Patients who met modified Rome III criteria for IBS and reported abdominal pain in the previous 7 days were eligible for the study. Patients completed the NIH GI Patient-Reported Outcomes Measurement Information System (GI-PROMIS) questionnaires (n = 1,158). Researchers stratified outcomes, including abdominal pain severity, frequency and location, by IBS subtype (IBS-C, IBS-D and mixed).

Compared with patients with IBS-C, patients with IBS-D had lower GI-PROMIS scores (percentile scores, 75.5% vs. 68.6%; P = .001), as did patients with IBS-M (69.1%; P < .001).

Patients with IBS-C reported that abdominal pain was more bothersome (P = .001), caused more interference with daily activities (P = .03) and was more frequent (P = .047) than patients with IBS-D.

Additionally, patients with IBS-C and IBS-M reported more widespread pain compared with patients with IBS-D.

“Our findings support the Rome IV framework of subtyping IBS based on the predominant bowel habit, but add that more effort is needed to understand and address abdominal symptoms specific to each subtype,” Shah and colleagues wrote. – by Alex Young

Disclosures: Shah reports no relevant financial disclosures. Please see the study for all other authors’ relevant financial disclosures.

The presentation and characteristics of abdominal pain are not the same among the different subtypes of irritable bowel syndrome, according to study results.

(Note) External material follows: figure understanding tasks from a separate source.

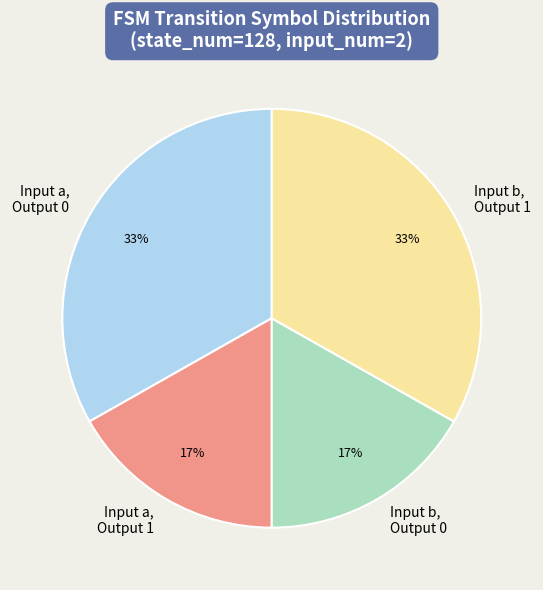

Between Input a, Output 0 and Input b, Output 0, which is larger?

Input a, Output 0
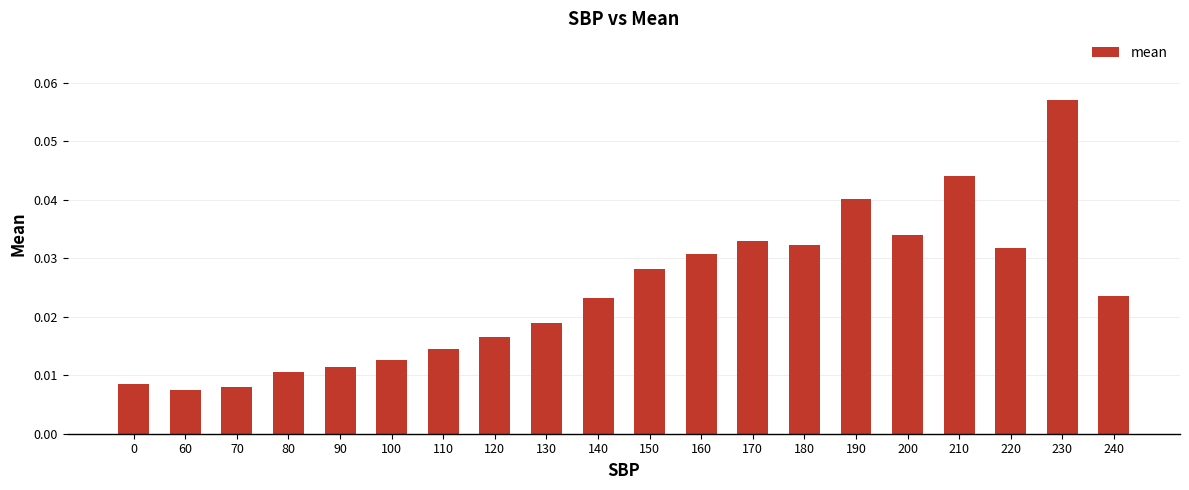

Count the values in the range 0 to 1.

20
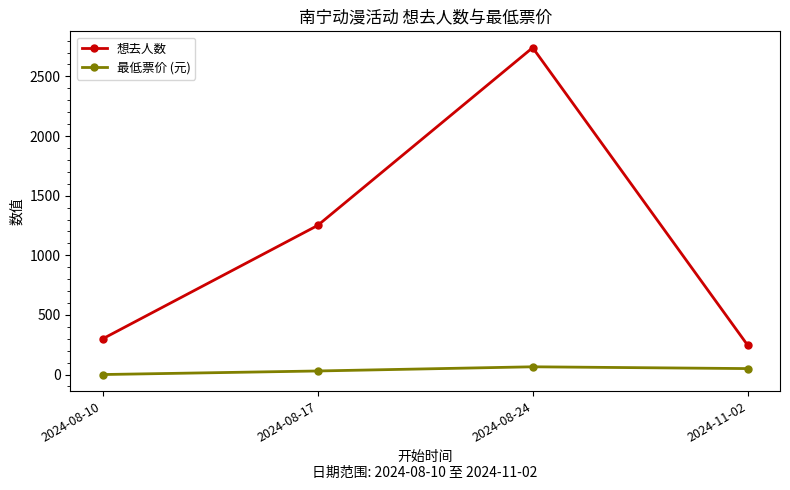

What is the difference between the highest and lowest values at 2024-11-02?

195.0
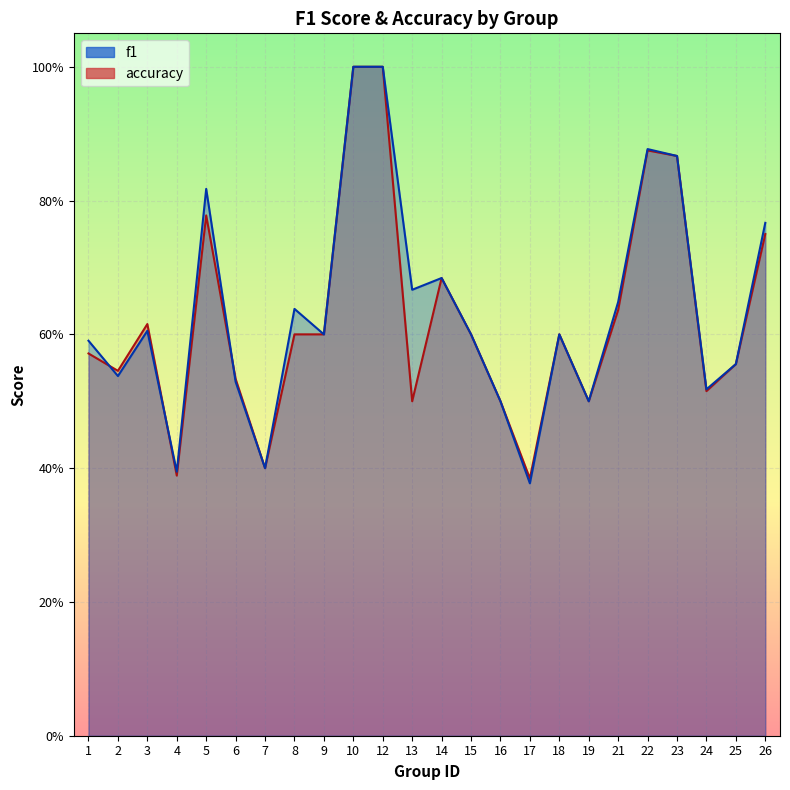

Which series has the widest spread of values?

f1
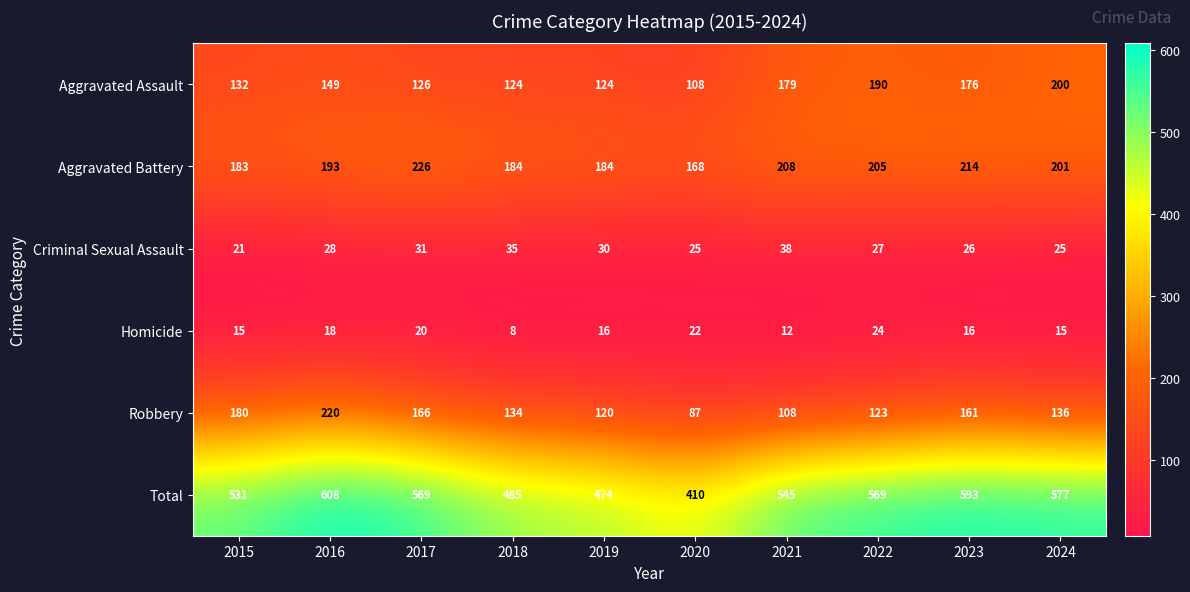

Is it true that Aggravated Assault equals 216 at 2019?

False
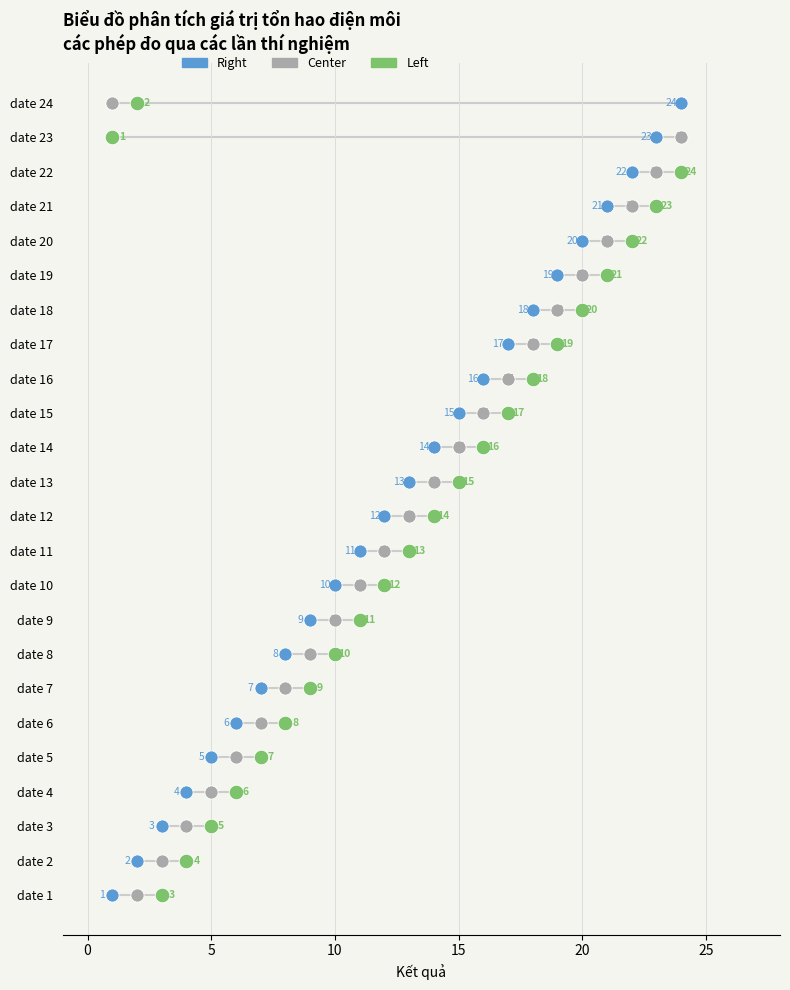

Which series has the largest Y range (max minus min)?

Right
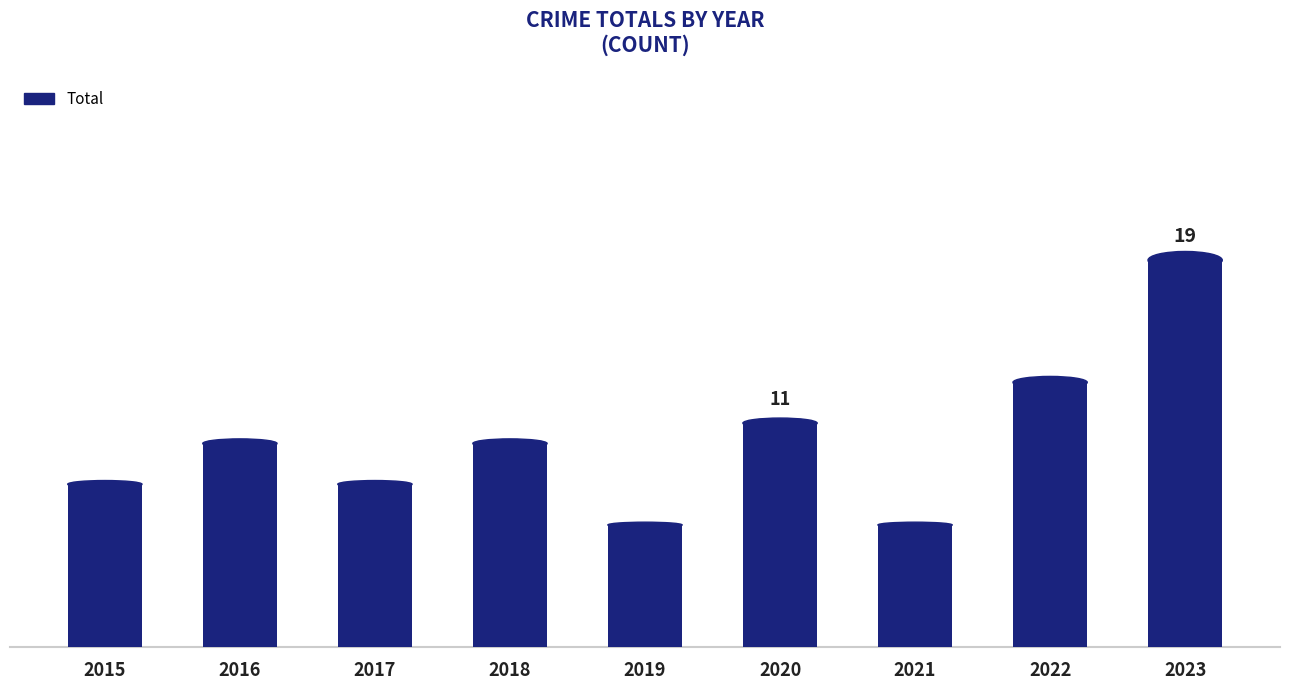

True or false: the data shows 6 at 2021.

True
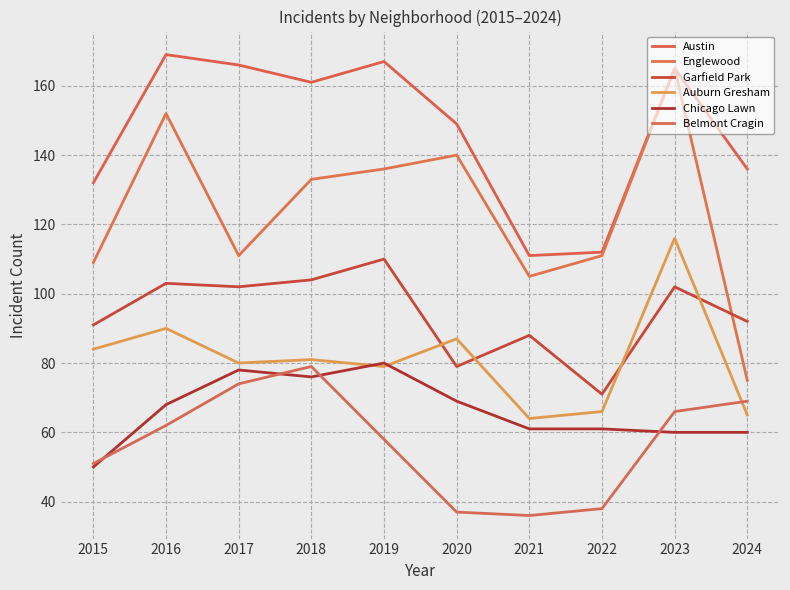

What is the difference between the Chicago Lawn values at 2016 and 2022?

7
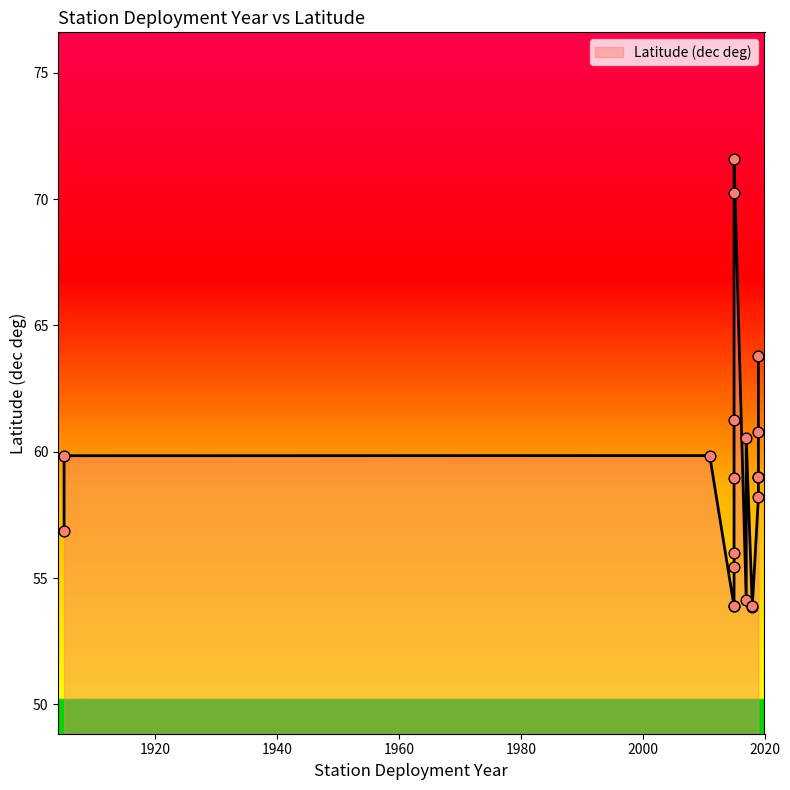

Which has a higher value, 2015 or 2011?

2015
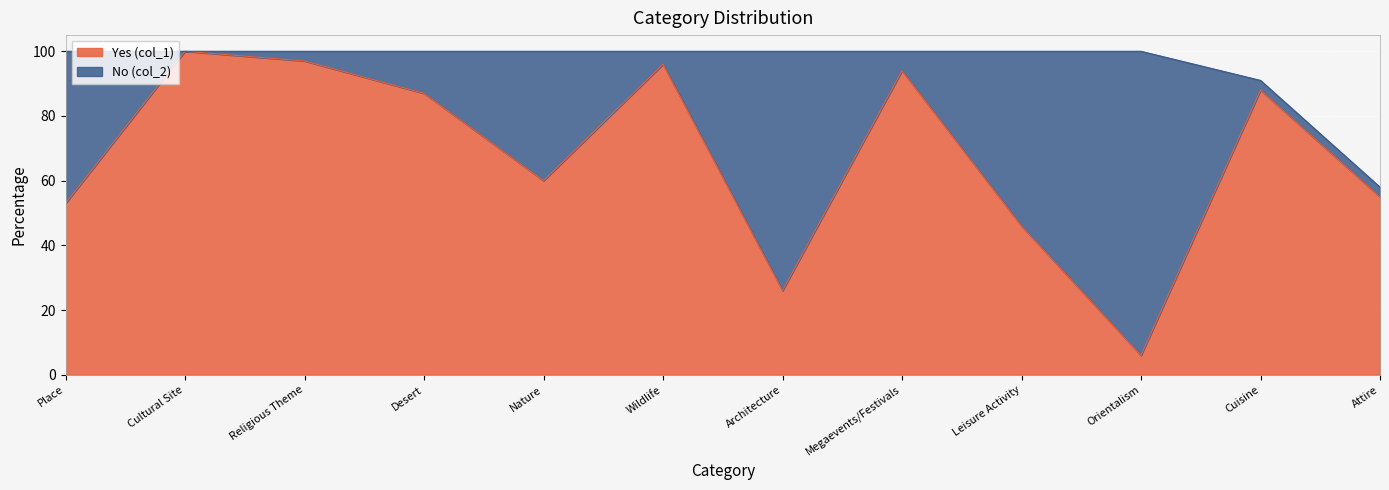

What is the sum of the values at Cultural Site and Wildlife?

196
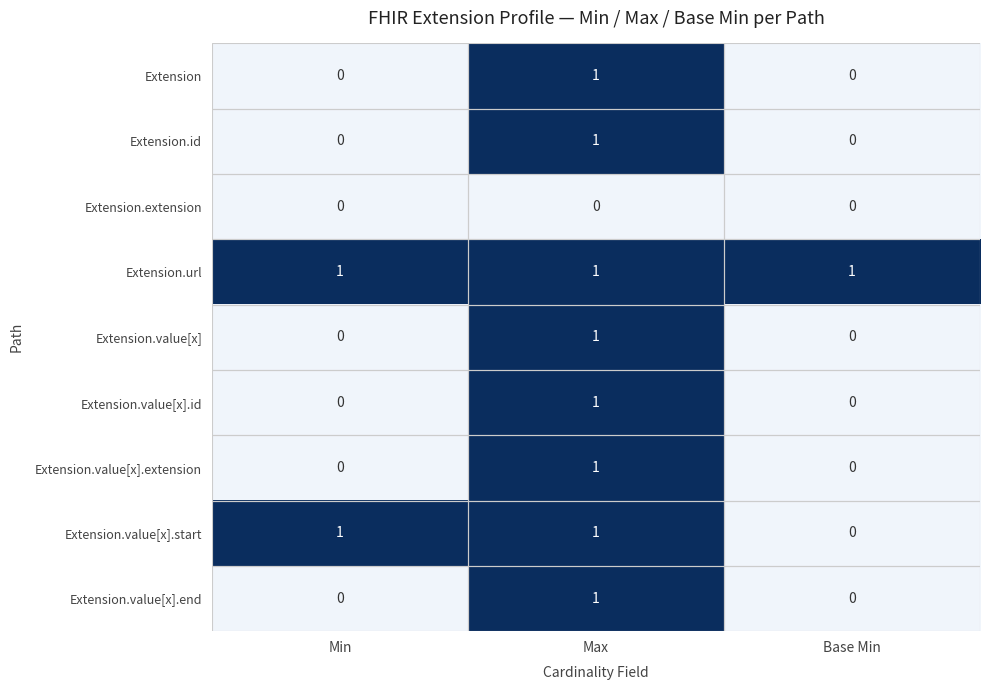

At which category is the sum across all series the highest?

Max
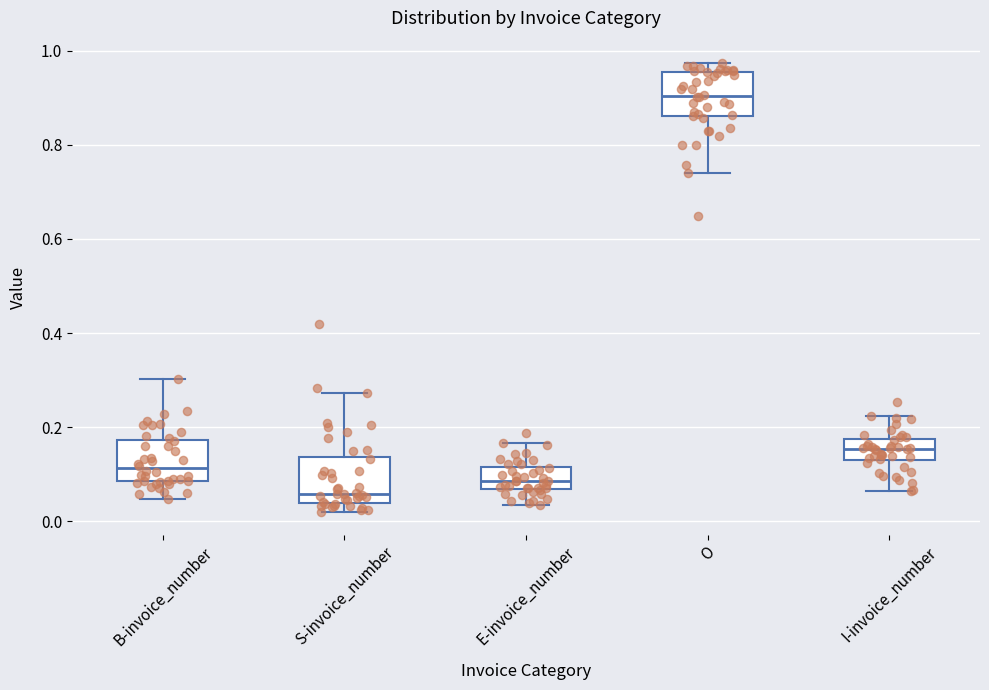

Reading left to right, read every box against the y-axis: the position of its median line, the range the box covers, and the ends of its whiskers. The values are not printed on the chart, so give them approximately, as read against the axis.

B-invoice_number: median 0.12, box 0.08 to 0.18, whiskers 0.04 to 0.30
S-invoice_number: median 0.06, box 0.04 to 0.14, whiskers 0.02 to 0.28
E-invoice_number: median 0.08, box 0.06 to 0.12, whiskers 0.04 to 0.16
O: median 0.90, box 0.86 to 0.96, whiskers 0.74 to 0.98
I-invoice_number: median 0.16, box 0.12 to 0.18, whiskers 0.06 to 0.22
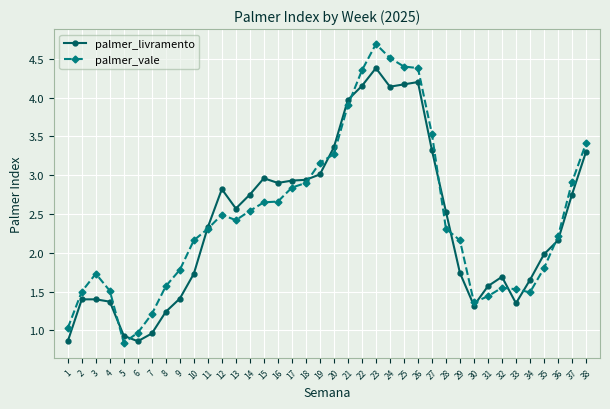

Rank the series at 5 from highest to lowest value.

palmer_livramento, palmer_vale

Eric D. Shah, MD, MBA, from the section of gastroenterology and hepatology at Dartmouth-Hitchcock Medical Center, and colleagues wrote that it is currently unknown if diarrhea- and constipation-predominant IBS carry different burdens of abdominal pain or if they just represent different bowel symptoms.

“Differences in intestinal permeability, mucosal immune activation and the gut microbiota between IBS-D and IBS-C contribute to the growing evidence underlying the importance of maintaining the distinction between IBS subtypes and support that the distinction between the subtypes likely involves much more than just the underlying bowel habit,” they wrote. “Just as bowel symptoms are managed differently between patients with IBS-D or IBS-C, it would thus be important to understand whether abdominal pain also manifests differently by subtype because this may lead to important and specific treatment targets for IBS-D and IBD-C abdominal pain.”

Patients who met modified Rome III criteria for IBS and reported abdominal pain in the previous 7 days were eligible for the study. Patients completed the NIH GI Patient-Reported Outcomes Measurement Information System (GI-PROMIS) questionnaires (n = 1,158). Researchers stratified outcomes, including abdominal pain severity, frequency and location, by IBS subtype (IBS-C, IBS-D and mixed).

Compared with patients with IBS-C, patients with IBS-D had lower GI-PROMIS scores (percentile scores, 75.5% vs. 68.6%; P = .001), as did patients with IBS-M (69.1%; P < .001).

Patients with IBS-C reported that abdominal pain was more bothersome (P = .001), caused more interference with daily activities (P = .03) and was more frequent (P = .047) than patients with IBS-D.

Additionally, patients with IBS-C and IBS-M reported more widespread pain compared with patients with IBS-D.

“Our findings support the Rome IV framework of subtyping IBS based on the predominant bowel habit, but add that more effort is needed to understand and address abdominal symptoms specific to each subtype,” Shah and colleagues wrote. – by Alex Young

Disclosures: Shah reports no relevant financial disclosures. Please see the study for all other authors’ relevant financial disclosures.